UGR Jadi Satu-Satunya Kampus yang Menolak Konsesi Tambang IPR di NTB

LOMBOK, iNewsLombok.id – Rektor Universitas Gunung Rinjani (UGR), Dr. Basri Mulyani, menyatakan penolakannya terhadap rencana pemberian konsesi tambang melalui Izin Pertambangan Rakyat (IPR) di Nusa Tenggara Barat (NTB).
Ia menegaskan, kebijakan tersebut berpotensi menimbulkan konflik horizontal dan merusak lingkungan hidup.
"Batalkan buat koperasi jika paska tambang tugas pemerintah. Jadi jangan benturkan rakyat vs rakyat soal tambang (IPR) yang tidak akan pernah ramah dengan ekologis buat generasi masa depan. Tambang rakyat selama dia merusak lingkungan dan menyengsarakan rakyat, UGR akan tolak," tegas Basri, Jumat (5/9/2025).
Basri menilai industri ekstraktif seperti pertambangan tidak pernah memiliki rekam jejak positif dalam melindungi manusia maupun lingkungan.
“Belum ada rekam jejak tambang memproteksi lingkungan atau melindungi manusia. Sehingga kepercayaan terhadap industri ekstraktif ini merupakan upaya mundur dari spirit pemajuan ilmu pengetahuan, inovasi, dan penemuan,” ujarnya.
Menurutnya, kampus harus tetap fokus pada Tri Dharma Perguruan Tinggi: pengajaran, penelitian, dan pengabdian masyarakat. Jika perguruan tinggi ikut terlibat dalam konsesi tambang, maka arah pendidikan bisa bergeser ke ranah bisnis semata.

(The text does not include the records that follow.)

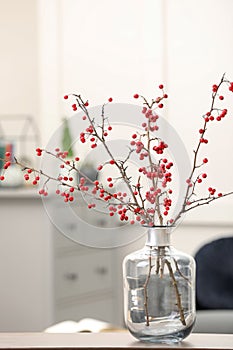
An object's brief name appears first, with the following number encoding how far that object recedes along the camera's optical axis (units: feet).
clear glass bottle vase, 7.25
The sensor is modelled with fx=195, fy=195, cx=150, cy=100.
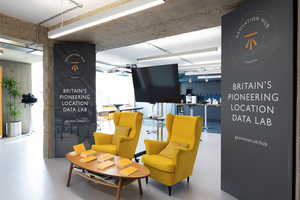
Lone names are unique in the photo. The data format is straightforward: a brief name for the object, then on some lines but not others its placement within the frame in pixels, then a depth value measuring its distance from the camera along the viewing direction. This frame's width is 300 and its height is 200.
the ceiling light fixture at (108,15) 2.67
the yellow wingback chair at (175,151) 2.98
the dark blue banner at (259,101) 2.27
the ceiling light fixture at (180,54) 5.53
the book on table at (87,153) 3.36
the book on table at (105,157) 3.14
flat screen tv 3.77
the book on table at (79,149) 3.49
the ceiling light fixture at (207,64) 8.58
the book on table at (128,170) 2.57
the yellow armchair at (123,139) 3.94
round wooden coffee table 2.57
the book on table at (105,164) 2.82
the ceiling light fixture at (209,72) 10.30
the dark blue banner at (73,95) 4.89
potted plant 7.21
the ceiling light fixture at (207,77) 11.57
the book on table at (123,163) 2.84
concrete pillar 4.85
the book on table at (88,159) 3.10
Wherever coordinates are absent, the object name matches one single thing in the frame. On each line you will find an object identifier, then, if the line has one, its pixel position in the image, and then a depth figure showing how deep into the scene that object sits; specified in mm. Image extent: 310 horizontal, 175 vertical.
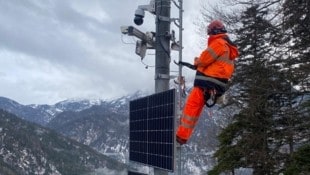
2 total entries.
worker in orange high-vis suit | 6816
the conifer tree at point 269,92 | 16031
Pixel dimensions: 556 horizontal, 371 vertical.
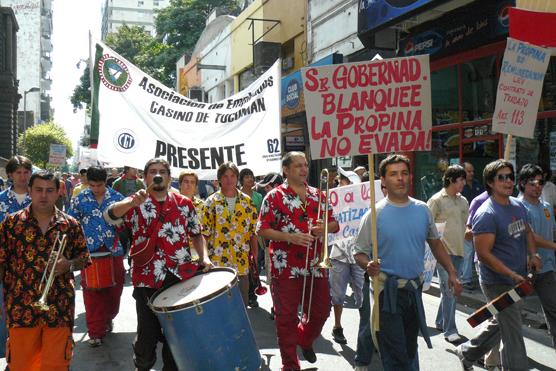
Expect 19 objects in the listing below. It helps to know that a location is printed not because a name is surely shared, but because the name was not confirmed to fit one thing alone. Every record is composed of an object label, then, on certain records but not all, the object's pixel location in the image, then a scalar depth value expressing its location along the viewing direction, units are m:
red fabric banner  6.18
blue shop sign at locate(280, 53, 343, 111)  18.11
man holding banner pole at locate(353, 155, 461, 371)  4.14
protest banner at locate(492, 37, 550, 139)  5.89
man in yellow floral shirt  6.42
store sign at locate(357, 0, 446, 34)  11.03
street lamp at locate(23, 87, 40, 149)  47.59
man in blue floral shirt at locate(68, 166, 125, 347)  6.32
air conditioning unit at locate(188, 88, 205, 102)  32.47
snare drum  6.22
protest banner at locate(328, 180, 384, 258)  7.02
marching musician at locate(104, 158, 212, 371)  4.77
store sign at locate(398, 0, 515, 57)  10.42
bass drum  4.15
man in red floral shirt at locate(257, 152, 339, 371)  5.12
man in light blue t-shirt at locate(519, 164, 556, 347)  5.10
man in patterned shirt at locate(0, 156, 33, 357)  5.99
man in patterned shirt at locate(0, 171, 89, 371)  4.00
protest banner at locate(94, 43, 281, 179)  6.98
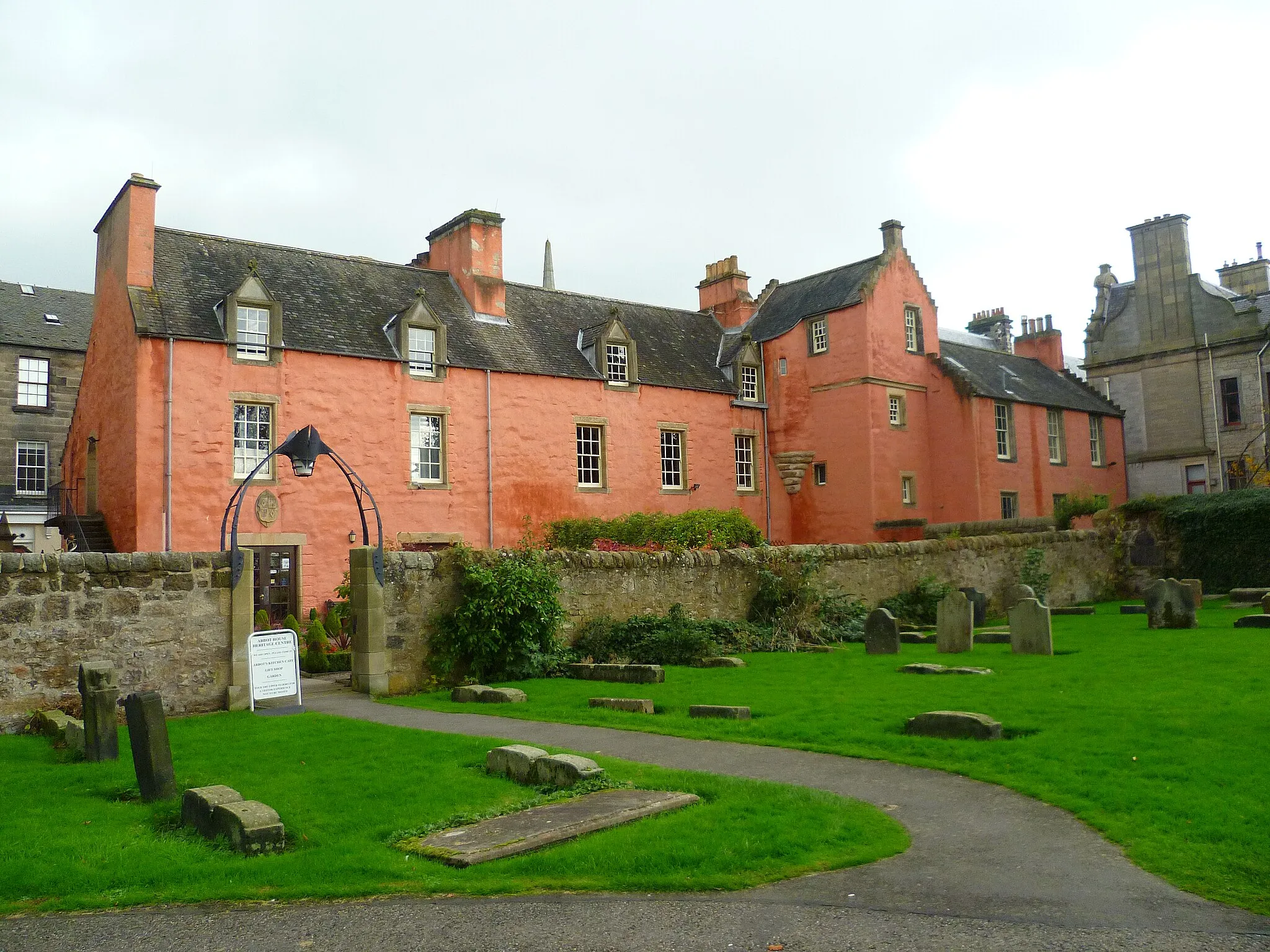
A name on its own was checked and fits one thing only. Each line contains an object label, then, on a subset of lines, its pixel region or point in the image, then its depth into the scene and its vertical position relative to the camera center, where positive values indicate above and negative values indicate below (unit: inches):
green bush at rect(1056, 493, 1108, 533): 1206.3 +68.7
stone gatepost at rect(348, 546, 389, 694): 626.8 -29.2
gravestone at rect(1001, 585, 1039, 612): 858.1 -23.2
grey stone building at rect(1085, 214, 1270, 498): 1585.9 +318.3
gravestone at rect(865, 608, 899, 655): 716.0 -44.0
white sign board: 555.8 -43.6
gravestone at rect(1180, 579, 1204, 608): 770.8 -19.9
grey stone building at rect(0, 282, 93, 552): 1592.0 +300.1
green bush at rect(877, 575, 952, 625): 931.7 -30.2
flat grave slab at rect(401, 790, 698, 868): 271.4 -70.1
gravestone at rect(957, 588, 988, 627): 908.6 -31.8
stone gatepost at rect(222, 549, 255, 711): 562.6 -25.4
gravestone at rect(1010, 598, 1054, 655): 644.7 -39.9
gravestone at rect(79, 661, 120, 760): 418.3 -55.4
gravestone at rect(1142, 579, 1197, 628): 758.5 -31.0
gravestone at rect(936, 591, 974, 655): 690.2 -38.1
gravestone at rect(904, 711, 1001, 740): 394.6 -61.3
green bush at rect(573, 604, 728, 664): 709.3 -46.3
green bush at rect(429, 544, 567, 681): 653.9 -29.6
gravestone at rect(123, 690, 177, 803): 343.9 -54.1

“Kampus adalah pengajaran, penelitian, dan pengabdian masyarakat yang cukup jauh dari tujuan pengelolaan tambang itu sendiri,” tambahnya.

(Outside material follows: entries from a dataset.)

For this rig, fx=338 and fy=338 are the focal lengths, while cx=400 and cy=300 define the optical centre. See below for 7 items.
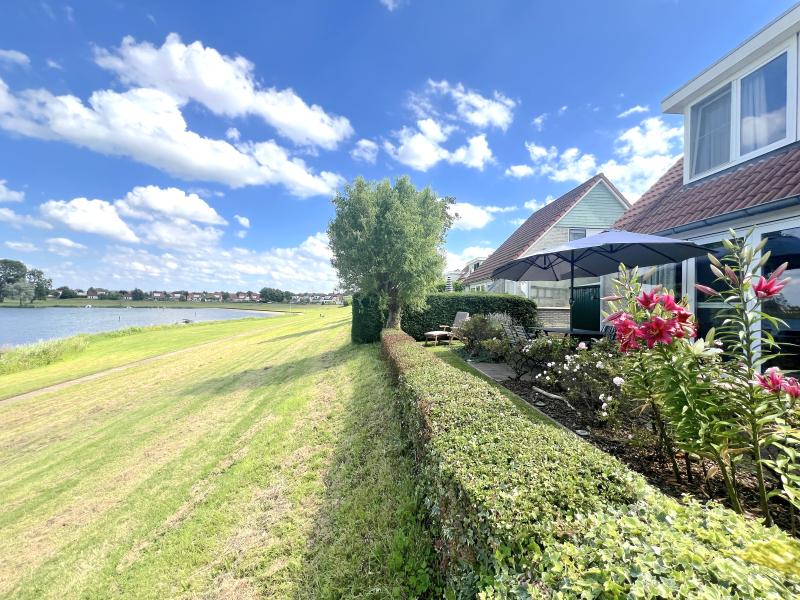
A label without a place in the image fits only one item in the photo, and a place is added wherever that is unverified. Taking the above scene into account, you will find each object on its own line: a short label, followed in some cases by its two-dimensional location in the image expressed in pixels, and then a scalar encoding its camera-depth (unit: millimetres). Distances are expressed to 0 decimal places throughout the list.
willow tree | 12359
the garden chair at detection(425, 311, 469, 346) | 11725
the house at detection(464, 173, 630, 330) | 14891
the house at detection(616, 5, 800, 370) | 5047
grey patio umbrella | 5566
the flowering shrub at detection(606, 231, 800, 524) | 1959
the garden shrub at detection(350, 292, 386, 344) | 13094
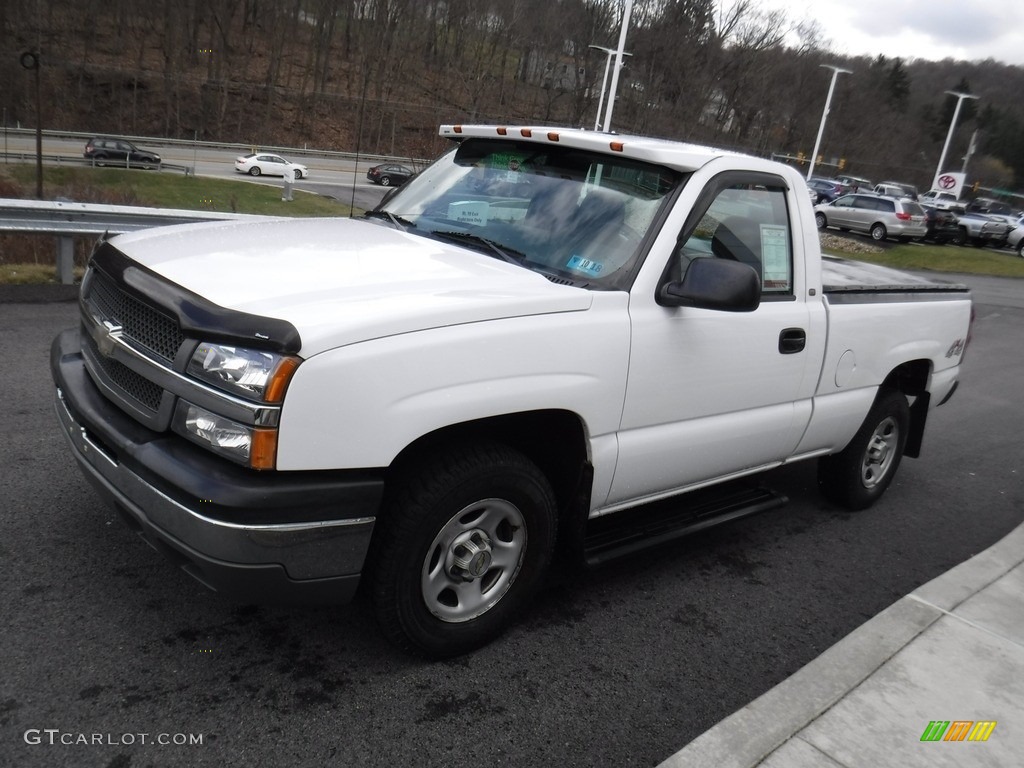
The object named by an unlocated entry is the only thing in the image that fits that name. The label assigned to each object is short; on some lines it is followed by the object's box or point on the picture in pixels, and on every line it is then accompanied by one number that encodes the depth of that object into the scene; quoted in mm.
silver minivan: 31109
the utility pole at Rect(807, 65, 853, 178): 47025
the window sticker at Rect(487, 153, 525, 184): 3969
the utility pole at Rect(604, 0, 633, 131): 24452
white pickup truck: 2598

Pertambangan adalah industri padat modal dengan risiko tinggi. Basri mengingatkan bahwa tahapan mulai dari studi kelayakan, eksplorasi, hingga pasca-tambang membutuhkan dana besar.

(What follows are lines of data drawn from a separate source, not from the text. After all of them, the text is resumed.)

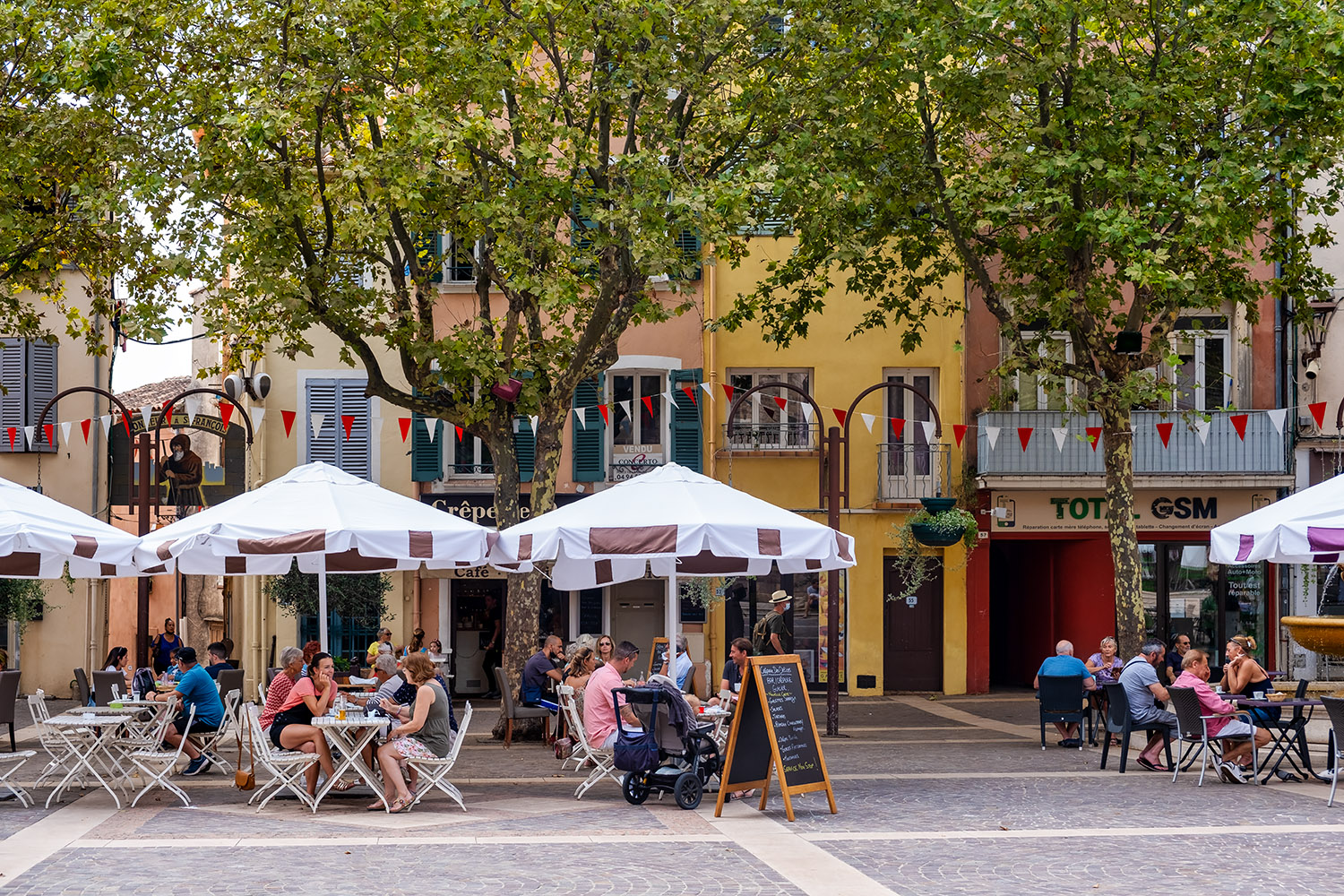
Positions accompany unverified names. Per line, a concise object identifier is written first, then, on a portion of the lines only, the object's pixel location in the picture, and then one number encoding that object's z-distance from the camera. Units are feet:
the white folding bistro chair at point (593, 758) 42.93
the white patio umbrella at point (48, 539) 42.29
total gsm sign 87.30
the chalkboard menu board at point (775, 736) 38.91
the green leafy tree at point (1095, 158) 57.31
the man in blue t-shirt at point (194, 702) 46.03
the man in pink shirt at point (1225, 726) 46.01
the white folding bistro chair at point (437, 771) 40.22
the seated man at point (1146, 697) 49.37
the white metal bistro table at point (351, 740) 39.14
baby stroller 40.83
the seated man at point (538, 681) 57.47
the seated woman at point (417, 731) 40.09
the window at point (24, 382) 88.69
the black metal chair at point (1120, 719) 49.03
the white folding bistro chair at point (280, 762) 39.63
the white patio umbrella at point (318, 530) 43.01
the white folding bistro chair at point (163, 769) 40.11
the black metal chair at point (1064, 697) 56.49
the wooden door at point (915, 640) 87.97
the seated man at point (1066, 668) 56.59
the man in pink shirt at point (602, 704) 43.04
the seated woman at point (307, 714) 41.14
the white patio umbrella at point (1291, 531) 45.39
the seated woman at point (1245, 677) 49.19
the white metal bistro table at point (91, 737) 40.98
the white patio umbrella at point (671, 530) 41.39
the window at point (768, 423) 86.43
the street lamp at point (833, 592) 62.39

“Dari sisi finansial, perlu modal yang kuat untuk membiayai tahapan studi kelayakan, eksplorasi, konstruksi, eksploitasi, hingga penutupan tambang,” jelasnya.
Selain itu, Basri khawatir konsesi tambang bisa memicu konflik perebutan keuntungan, kerusakan ekologi, dan mengganggu tatanan sosial budaya masyarakat sekitar.
Basri mengajak universitas lain di Indonesia untuk mengambil sikap serupa dengan UGR.
“Perguruan tinggi lebih banyak mendapatkan dampak negatif daripada dampak positif,” ujarnya.
Ia menilai perguruan tinggi harus menjadi benteng keberlanjutan dan kritisisme, bukan sekadar mencari sumber pendanaan tambahan.
Rencana pemberian Wilayah Izin Usaha Pertambangan (WIUP) kepada perguruan tinggi sempat dibahas pada Rakornas 2024 bersama sejumlah rektor. Pemerintah beralasan, kebijakan ini untuk mendukung kemandirian pendanaan kampus.
Namun, organisasi lingkungan seperti WALHI dan JATAM menilai kebijakan tersebut berbahaya. Mereka menegaskan, konsesi tambang kepada universitas justru mengancam independensi akademik dan memperkuat model ekonomi ekstraktif yang merusak lingkungan.
Sejumlah aktivis mahasiswa di NTB juga menyuarakan dukungan terhadap sikap kritis Rektor UGR. Menurut mereka, penolakan ini merupakan bentuk keberpihakan kampus terhadap rakyat dan kelestarian alam.